It was late into the evening. Snoring Hubby would not let up. I nudged him, rolled him over, shushed him, begged him. Nothing worked. That man was tired and snoring was on his agenda. I finally gave up, grabbed my pillow and trotted down the hall to the ever so quiet spare room. Blissful quiet, sigh. Night night.
I don’t know how long I was asleep. An hour ..two? When I heard thwap thwap thwap thwap. I felt a small stirring of air near my face and ever so gently woke. There it was again….thwap thwap thwap.
Grabbed that pillow again and head back down the hall to the master bed. Why was I crawling in my wee PJ’s? Yawn. So tired. Back into our marital bed.
“Honey” I whisper. “Can you go scare the bird out of the house?”
I think I woke us both up with those words. Bird.In.House. Huh?
Hubby is awake now. Sits up in bed and turns on our lovely chic new bedside lamp.
AHHHHHH. THAT IS NOT A BIRD, THAT THING IS A BAT!!!
I scream and dive under the covers! Cowering like a frightened child. Shaking. He just sits and watches that hideous brown bat circle our ceiling! It leaves the master bedroom and comes back, leaves and comes back.
“GET IT….GET IT” I yell.
He just sits.
Hubby Says “I don’t know how? I play golf, that’s with a club..I play hockey…that’s with a stick, I play ball…with a bat. All the sports I play are with sticks. I need a racket or a net to get that thing.”

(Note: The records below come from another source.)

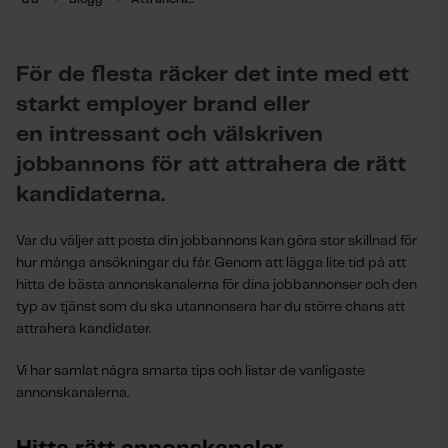
För de flesta räcker det inte med ett
starkt employer brand eller
en intressant och välskriven
jobbannons för att attrahera de rätt
kandidaterna.
Var du väljer att posta din jobbannons kan göra stor skillnad för
hur många ansökningar du får. Genom att lägga lite tid på att
hitta de bästa annonskanalerna för dina jobbannonser och den
typ av tjänst som du ska utannonsera har du större chans att
attrahera kandidater.
Vi har samlat några smarta tips och listar de vanligaste
annonskanalerna.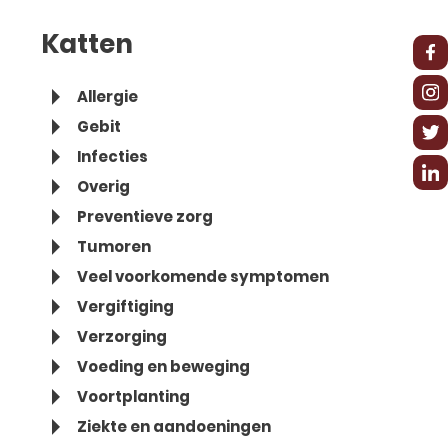
Katten
Allergie
Gebit
Infecties
Overig
Preventieve zorg
Tumoren
Veel voorkomende symptomen
Vergiftiging
Verzorging
Voeding en beweging
Voortplanting
Ziekte en aandoeningen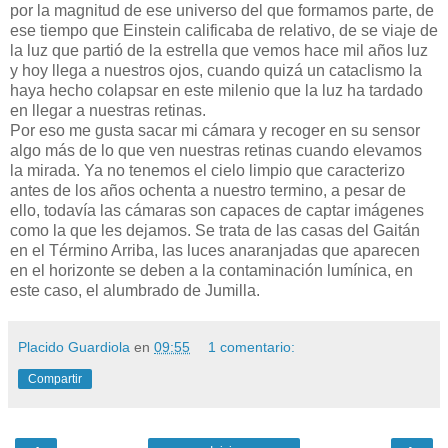
por la magnitud de ese universo del que formamos parte, de
ese tiempo que Einstein calificaba de relativo, de se viaje de
la luz que partió de la estrella que vemos hace mil años luz
y hoy llega a nuestros ojos, cuando quizá un cataclismo la
haya hecho colapsar en este milenio que la luz ha tardado
en llegar a nuestras retinas.
Por eso me gusta sacar mi cámara y recoger en su sensor
algo más de lo que ven nuestras retinas cuando elevamos
la mirada. Ya no tenemos el cielo limpio que caracterizo
antes de los años ochenta a nuestro termino, a pesar de
ello, todavía las cámaras son capaces de captar imágenes
como la que les dejamos. Se trata de las casas del Gaitán
en el Término Arriba, las luces anaranjadas que aparecen
en el horizonte se deben a la contaminación lumínica, en
este caso, el alumbrado de Jumilla.
Placido Guardiola
en
09:55
1 comentario:
Compartir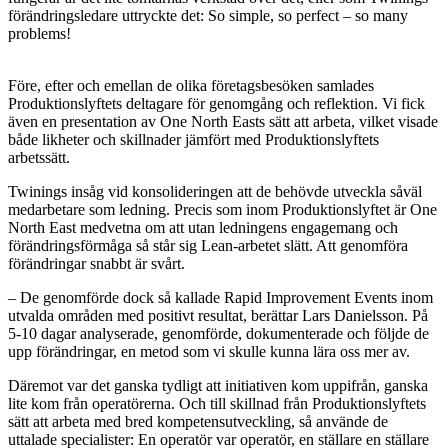
förändringsledare uttryckte det: So simple, so perfect – so many
problems!
Före, efter och emellan de olika företagsbesöken samlades
Produktionslyftets deltagare för genomgång och reflektion. Vi fick
även en presentation av One North Easts sätt att arbeta, vilket visade
både likheter och skillnader jämfört med Produktionslyftets
arbetssätt.
Twinings insåg vid konsolideringen att de behövde utveckla såväl
medarbetare som ledning. Precis som inom Produktionslyftet är One
North East medvetna om att utan ledningens engagemang och
förändringsförmåga så står sig Lean-arbetet slätt. Att genomföra
förändringar snabbt är svårt.
– De genomförde dock så kallade Rapid Improvement Events inom
utvalda områden med positivt resultat, berättar Lars Danielsson. På
5-10 dagar analyserade, genomförde, dokumenterade och följde de
upp förändringar, en metod som vi skulle kunna lära oss mer av.
Däremot var det ganska tydligt att initiativen kom uppifrån, ganska
lite kom från operatörerna. Och till skillnad från Produktionslyftets
sätt att arbeta med bred kompetensutveckling, så använde de
uttalade specialister: En operatör var operatör, en ställare en ställare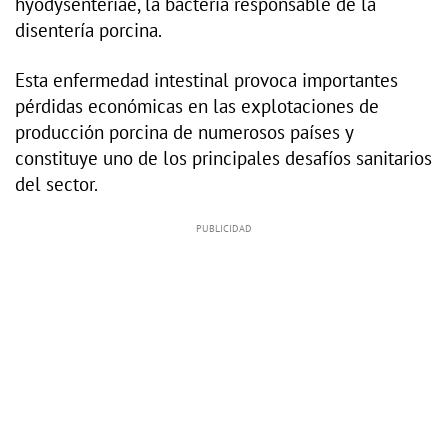
hyodysenteriae, la bacteria responsable de la
disentería porcina.
Esta enfermedad intestinal provoca importantes
pérdidas económicas en las explotaciones de
producción porcina de numerosos países y
constituye uno de los principales desafíos sanitarios
del sector.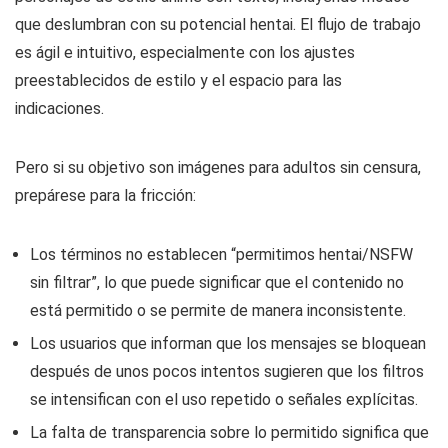
que deslumbran con su potencial hentai. El flujo de trabajo
es ágil e intuitivo, especialmente con los ajustes
preestablecidos de estilo y el espacio para las
indicaciones.
Pero si su objetivo son imágenes para adultos sin censura,
prepárese para la fricción:
Los términos no establecen “permitimos hentai/NSFW
sin filtrar”, lo que puede significar que el contenido no
está permitido o se permite de manera inconsistente.
Los usuarios que informan que los mensajes se bloquean
después de unos pocos intentos sugieren que los filtros
se intensifican con el uso repetido o señales explícitas.
La falta de transparencia sobre lo permitido significa que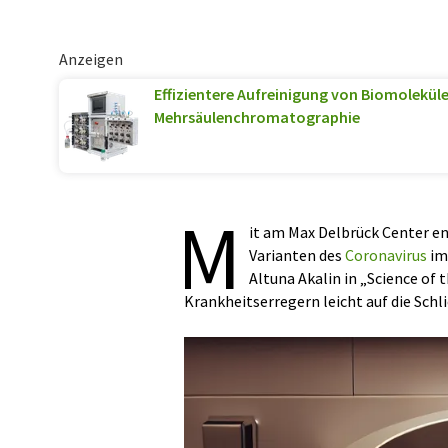
Anzeigen
Effizientere Aufreinigung von Biomolekül
Mehrsäulenchromatographie
M
it am Max Delbrück Center en
Varianten des
Coronavirus
i
Altuna Akalin in „Science of
Krankheitserregern leicht auf die Schli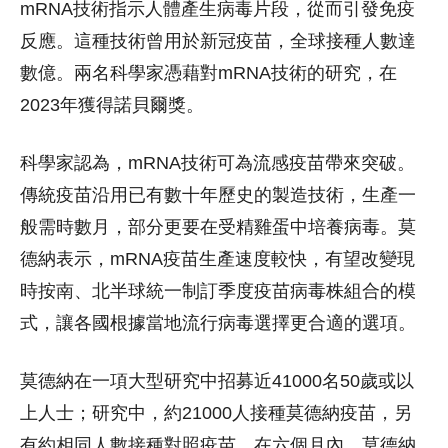
mRNA技術指示人體產生病毒片段，從而引發免疫
反應。這種技術曾用於新冠疫苗，全球接種人數達
數億。兩名科學家憑藉對mRNA技術的研究，在
2023年獲得諾貝爾獎。
科學家認為，mRNA技術可為流感疫苗帶來突破。
傳統疫苗沿用已有數十年歷史的製造技術，生產一
般需時數月，部分更要在受精雞蛋中培養病毒。莫
德納表示，mRNA疫苗生產速度較快，有望改變現
時按南、北半球統一制訂季度疫苗病毒株組合的模
式，讓各國根據當地流行病毒選擇更合適的選項。
莫德納在一項大型研究中招募近41000名50歲或以
上人士；研究中，約21000人接種莫德納疫苗，另
有約相同人數接種對照疫苗。在六個月內，莫德納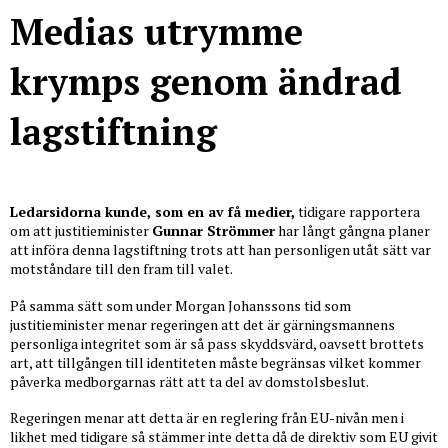
Medias utrymme
krymps genom ändrad
lagstiftning
Ledarsidorna kunde, som en av få medier,
tidigare rapportera
om att justitieminister
Gunnar Strömmer
har långt gångna planer
att införa denna lagstiftning trots att han personligen utåt sätt var
motståndare till den fram till valet.
På samma sätt som under Morgan Johanssons tid som
justitieminister menar regeringen att det är gärningsmannens
personliga integritet som är så pass skyddsvärd, oavsett brottets
art, att tillgången till identiteten måste begränsas vilket kommer
påverka medborgarnas rätt att ta del av domstolsbeslut.
Regeringen menar att detta är en reglering från EU-nivån men i
likhet med tidigare så stämmer inte detta då de direktiv som EU givit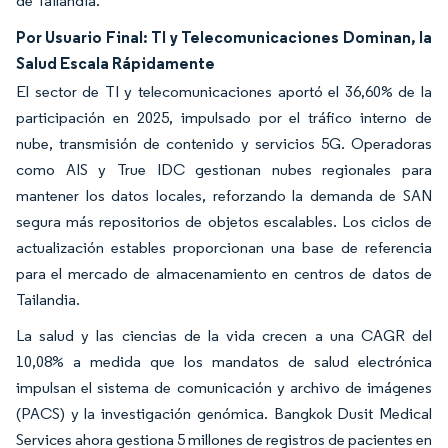
de Tailandia.
Por Usuario Final: TI y Telecomunicaciones Dominan, la
Salud Escala Rápidamente
El sector de TI y telecomunicaciones aportó el 36,60% de la
participación en 2025, impulsado por el tráfico interno de
nube, transmisión de contenido y servicios 5G. Operadoras
como AIS y True IDC gestionan nubes regionales para
mantener los datos locales, reforzando la demanda de SAN
segura más repositorios de objetos escalables. Los ciclos de
actualización estables proporcionan una base de referencia
para el mercado de almacenamiento en centros de datos de
Tailandia.
La salud y las ciencias de la vida crecen a una CAGR del
10,08% a medida que los mandatos de salud electrónica
impulsan el sistema de comunicación y archivo de imágenes
(PACS) y la investigación genómica. Bangkok Dusit Medical
Services ahora gestiona 5 millones de registros de pacientes en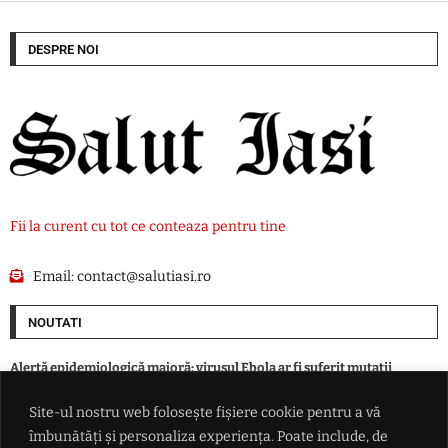
DESPRE NOI
Fii la curent cu tot ce conteaza pentru tine
Email:
contact@salutiasi.ro
NOUTATI
Alertă epidemiologică majoră: virusul Ebola ar fi suferit mutații
periculoase în RD Congo
Site-ul nostru web folosește fișiere cookie pentru a vă
îmbunătăți și personaliza experiența. Poate include, de
În județ, nu vom circula nici anul acesta pe autostradă. A7 se grăbește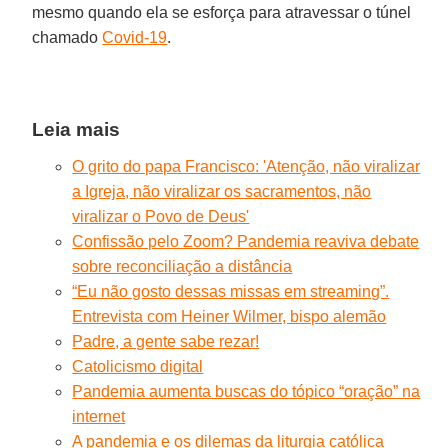
mesmo quando ela se esforça para atravessar o túnel
chamado
Covid-19
.
Leia mais
O grito do papa Francisco: 'Atenção, não viralizar
a Igreja, não viralizar os sacramentos, não
viralizar o Povo de Deus'
Confissão pelo Zoom? Pandemia reaviva debate
sobre reconciliação a distância
“Eu não gosto dessas missas em streaming”.
Entrevista com Heiner Wilmer, bispo alemão
Padre, a gente sabe rezar!
Catolicismo digital
Pandemia aumenta buscas do tópico “oração” na
internet
A pandemia e os dilemas da liturgia católica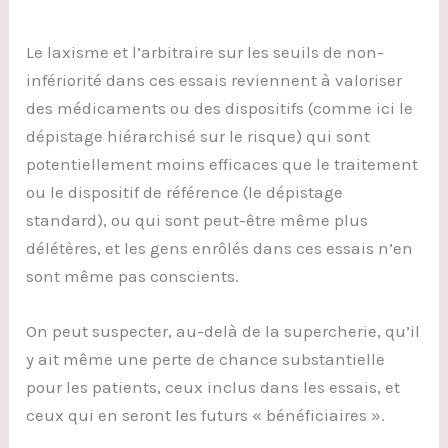
Le laxisme et l’arbitraire sur les seuils de non-
infériorité dans ces essais reviennent à valoriser
des médicaments ou des dispositifs (comme ici le
dépistage hiérarchisé sur le risque) qui sont
potentiellement moins efficaces que le traitement
ou le dispositif de référence (le dépistage
standard), ou qui sont peut-être même plus
délétères, et les gens enrôlés dans ces essais n’en
sont même pas conscients.
On peut suspecter, au-delà de la supercherie, qu’il
y ait même une perte de chance substantielle
pour les patients, ceux inclus dans les essais, et
ceux qui en seront les futurs « bénéficiaires ».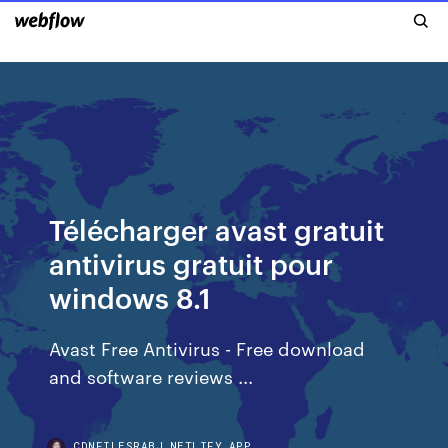
Télécharger avast gratuit
antivirus gratuit pour
windows 8.1
Avast Free Antivirus - Free download
and software reviews ...
CDNFILESRABJ.NETLIFY.APP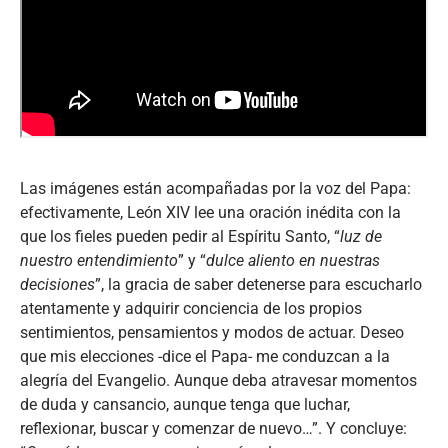
Las imágenes están acompañadas por la voz del Papa:
efectivamente, León XIV lee una oración inédita con la
que los fieles pueden pedir al Espíritu Santo, “
luz de
nuestro entendimiento
” y “
dulce aliento en nuestras
decisiones
”, la gracia de saber detenerse para escucharlo
atentamente y adquirir conciencia de los propios
sentimientos, pensamientos y modos de actuar. Deseo
que mis elecciones -dice el Papa- me conduzcan a la
alegría del Evangelio. Aunque deba atravesar momentos
de duda y cansancio, aunque tenga que luchar,
reflexionar, buscar y comenzar de nuevo…”. Y concluye: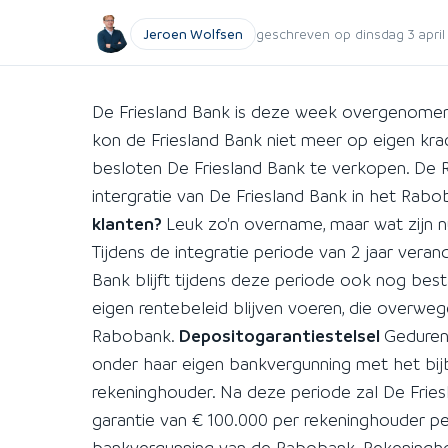
Jeroen Wolfsen
geschreven op dinsdag 3 april 
De Friesland Bank is deze week overgenomen
kon de Friesland Bank niet meer op eigen kr
besloten De Friesland Bank te verkopen. De R
intergratie van De Friesland Bank in het Rab
klanten?
Leuk zo'n overname, maar wat zijn 
Tijdens de integratie periode van 2 jaar verand
Bank blijft tijdens deze periode ook nog bes
eigen rentebeleid blijven voeren, die overwege
Rabobank.
Depositogarantiestelsel
Gedurend
onder haar eigen bankvergunning met het bi
rekeninghouder. Na deze periode zal De Frie
garantie van € 100.000 per rekeninghouder p
bankvergunning van de Rabobank. Rekeningho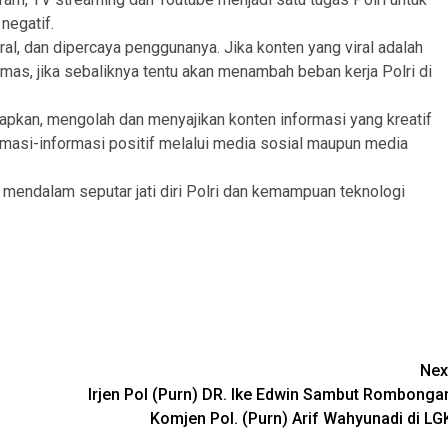
 negatif.
ral, dan dipercaya penggunanya. Jika konten yang viral adalah
mas, jika sebaliknya tentu akan menambah beban kerja Polri di
iapkan, mengolah dan menyajikan konten informasi yang kreatif
masi-informasi positif melalui media sosial maupun media
mendalam seputar jati diri Polri dan kemampuan teknologi
Nex
Irjen Pol (Purn) DR. Ike Edwin Sambut Rombonga
Komjen Pol. (Purn) Arif Wahyunadi di LG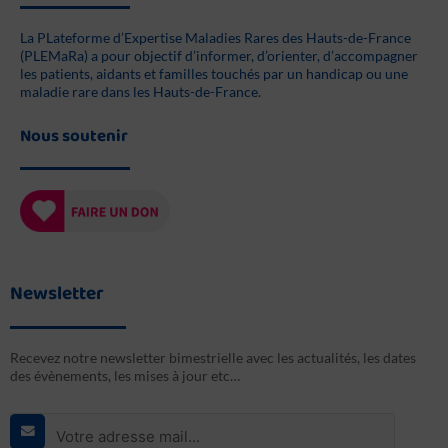
La PLateforme d’Expertise Maladies Rares des Hauts-de-France
(PLEMaRa) a pour objectif d’informer, d’orienter, d’accompagner
les patients, aidants et familles touchés par un handicap ou une
maladie rare dans les Hauts-de-France.
Nous soutenir
Newsletter
Recevez notre newsletter bimestrielle avec les actualités, les dates
des évènements, les mises à jour etc…
E-
mail
*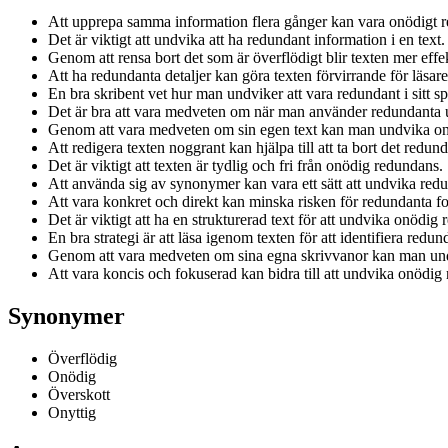
Att upprepa samma information flera gånger kan vara onödigt 
Det är viktigt att undvika att ha redundant information i en text.
Genom att rensa bort det som är överflödigt blir texten mer effek
Att ha redundanta detaljer kan göra texten förvirrande för läsare
En bra skribent vet hur man undviker att vara redundant i sitt sp
Det är bra att vara medveten om när man använder redundanta u
Genom att vara medveten om sin egen text kan man undvika o
Att redigera texten noggrant kan hjälpa till att ta bort det redun
Det är viktigt att texten är tydlig och fri från onödig redundans.
Att använda sig av synonymer kan vara ett sätt att undvika red
Att vara konkret och direkt kan minska risken för redundanta f
Det är viktigt att ha en strukturerad text för att undvika onödig
En bra strategi är att läsa igenom texten för att identifiera redu
Genom att vara medveten om sina egna skrivvanor kan man und
Att vara koncis och fokuserad kan bidra till att undvika onödig
Synonymer
Överflödig
Onödig
Överskott
Onyttig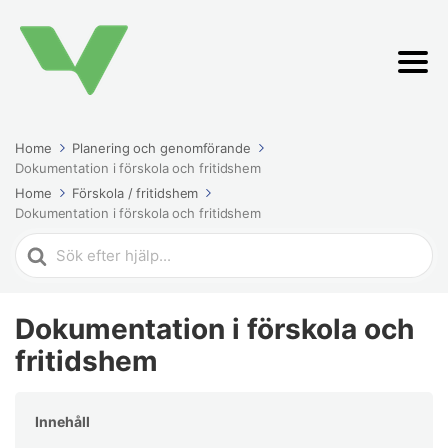
Home
Planering och genomförande
Dokumentation i förskola och fritidshem
Home
Förskola / fritidshem
Dokumentation i förskola och fritidshem
Search
For
Dokumentation i förskola och
fritidshem
Innehåll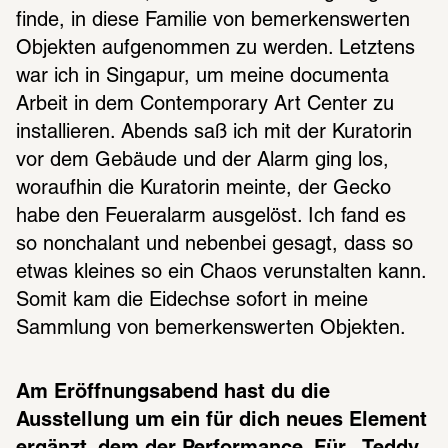
finde, in diese Familie von bemerkenswerten 
Objekten aufgenommen zu werden. Letztens 
war ich in Singapur, um meine documenta 
Arbeit in dem Contemporary Art Center zu 
installieren. Abends saß ich mit der Kuratorin 
vor dem Gebäude und der Alarm ging los, 
woraufhin die Kuratorin meinte, der Gecko 
habe den Feueralarm ausgelöst. Ich fand es 
so nonchalant und nebenbei gesagt, dass so 
etwas kleines so ein Chaos verunstalten kann. 
Somit kam die Eidechse sofort in meine 
Sammlung von bemerkenswerten Objekten.
Am Eröffnungsabend hast du die 
Ausstellung um ein für dich neues Element 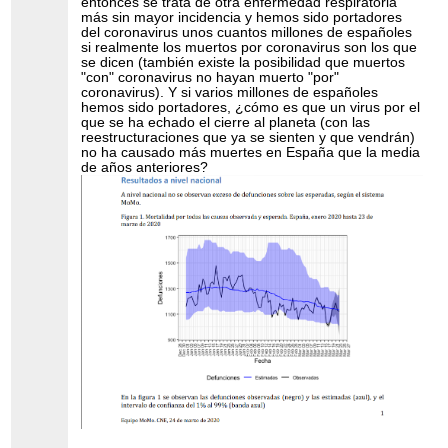
entonces se trata de otra enfermedad respiratoria
más sin mayor incidencia y hemos sido portadores
del coronavirus unos cuantos millones de españoles
si realmente los muertos por coronavirus son los que
se dicen (también existe la posibilidad que muertos
"con" coronavirus no hayan muerto "por"
coronavirus). Y si varios millones de españoles
hemos sido portadores, ¿cómo es que un virus por el
que se ha echado el cierre al planeta (con las
reestructuraciones que ya se sienten y que vendrán)
no ha causado más muertes en España que la media
de años anteriores?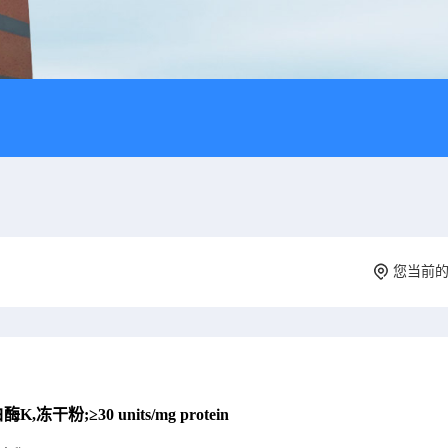
您当前
K,冻干粉;≥30 units/mg protein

He is so calm and controlled. I am FREAKING out. Have just realized that when the damn bat is not with us it could be flying into one of the girls rooms.
I drop to the floor, and commando crawl back down the dreaded hall to shut my babies doors. Must not let the vampire creature near my darling daughters. Doors are closed, end of my bravery, duck into the closet to hide like the true girly coward I am.
Hero Hubby has begun to take action
*Warning rest of post is not PETA friendly
Hubby is swinging at bat with an over sized beach towel. Trying to stun it so we can get it out of our home. He is grunting, groaning swinging for all he is worth. (It is not easy to stop a bat armed with nothing but your PJ’s and a beach towel!) CRASH. There goes the new chic light. Finally he tells his oh so brave wife she can stop shaking and whimpering and come out of the closet and fetch him a shovel and pail to help remove one incapacitated bat. He has prevailed. The creature will bother us no more.
As I emerge from my hiding spot he yells
“What the F*&%#??? IT’S NOT DEAD!”
That bat got back up off my pristine beige carpet and started flying around AGAIN.
Hubby once again brandishes his weapon. The almighty beach towel. Smacks the chandelier a good one and then finally lays the bat to rest.
“Is it over?” I whimper.
“Yes” pants out of breath Hero Hubby, and then “Oh Crap..there is ANOTHER one!”
I will admit it, I’m not proud, but I was in tears by now.
Hubby battles Bat Number Two. He makes sure that sucker is dead..not just stunned.
We tossed a beach towel and two of God’s creatures in a garbage pail that night.
Battle of the bat lasted more then an hour and a half. When we finally ventured back to our marital bed, we left the bathroom light on….the ceiling fan too. I lay there trying to sleep, hearing every noise, fearing every movement. It was a lost cause. There would be no more deep snoring in Suburbia that night.
Bats in our house became a harrowing life experience. One I wish never to repeat. One that will give me nightmares and cost me precious sleep. We shall never tell the children. Can you have Post Traumatic Stress from an incident with a bat? Maybe living in Suburbia has made us soft.
Good luck to any of you who ever have to do battle with a bat.